[Stored records]
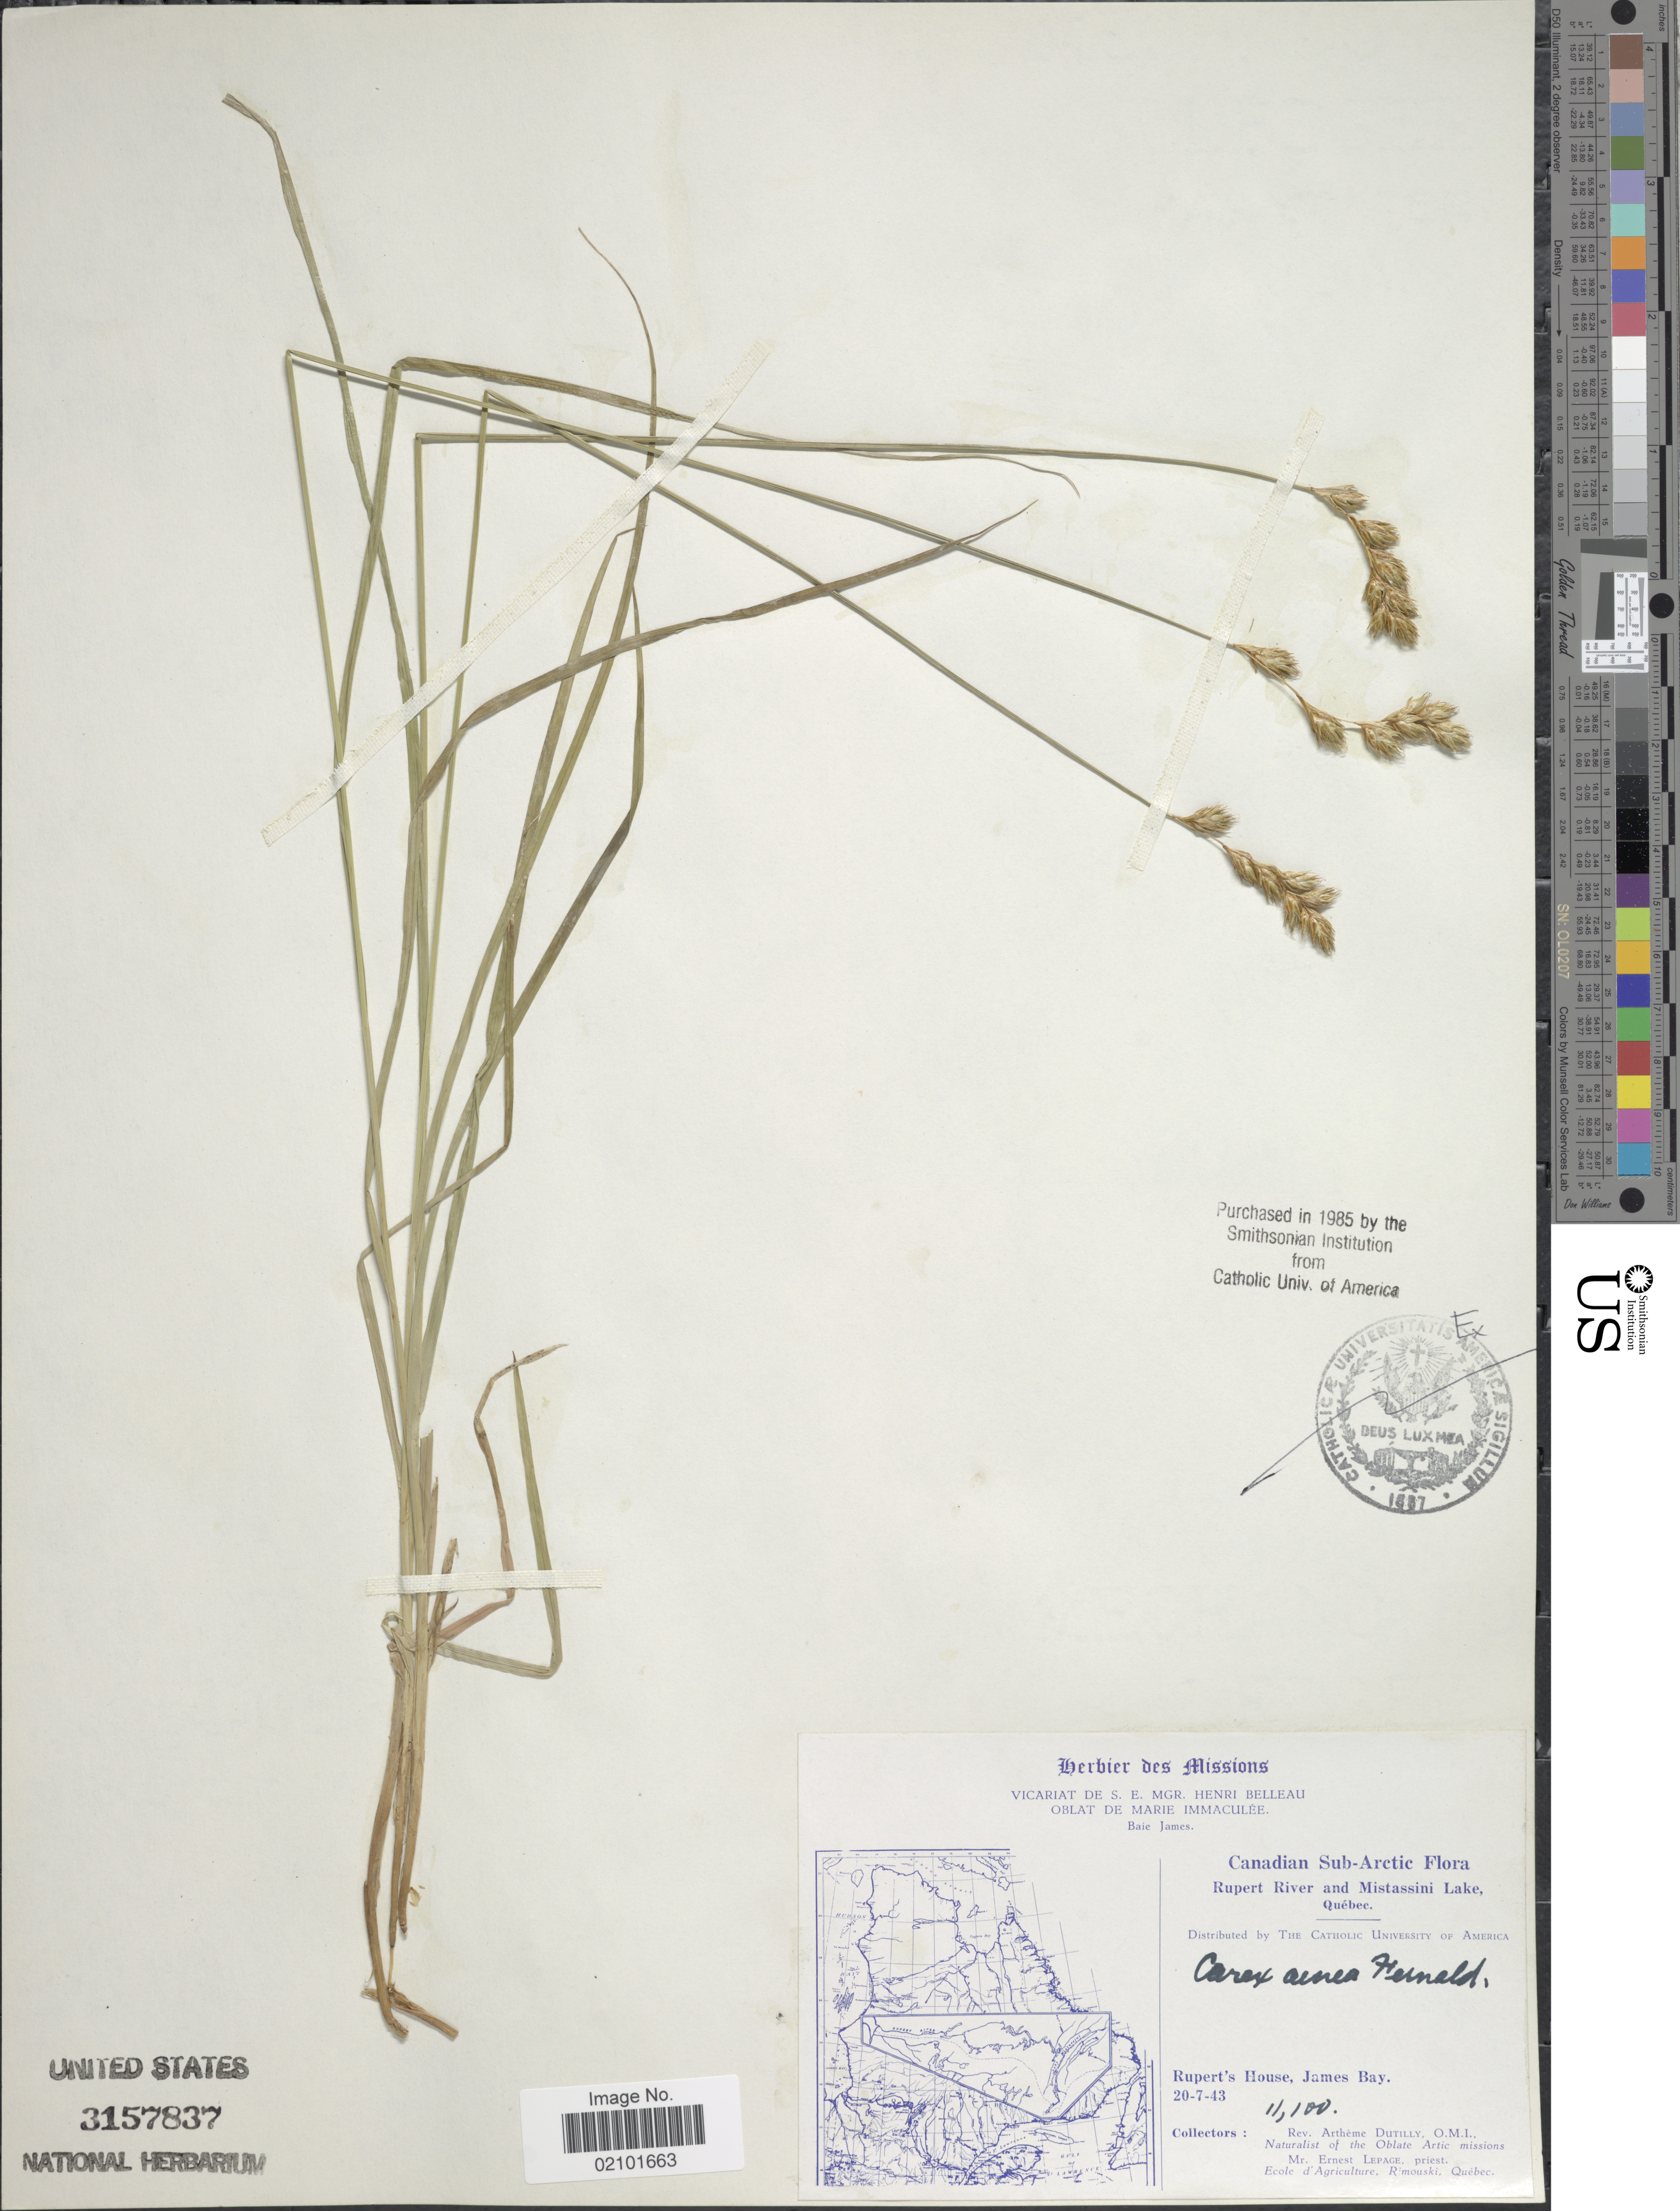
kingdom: Plantae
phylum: Tracheophyta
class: Liliopsida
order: Poales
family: Cyperaceae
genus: Carex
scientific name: Carex foenea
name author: Willd.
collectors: A. Dutilly & E. Lepage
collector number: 11100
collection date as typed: Transcribed d/m/y: 20/7/43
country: Canada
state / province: Quebec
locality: Rupert River and Mistassini Lake. Rupert's House, James Bay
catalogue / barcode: US 3157837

• **WHAT TO WORK ON**
Copy out all of the lines above word for word, omitting the pictures.

• **TASK ANSWER**
kingdom: Plantae
phylum: Tracheophyta
class: Liliopsida
order: Poales
family: Cyperaceae
genus: Carex
scientific name: Carex foenea
name author: Willd.
collectors: A. Dutilly & E. Lepage
collector number: 11100
collection date as typed: Transcribed d/m/y: 20/7/43
country: Canada
state / province: Quebec
locality: Rupert River and Mistassini Lake. Rupert's House, James Bay
catalogue / barcode: US 3157837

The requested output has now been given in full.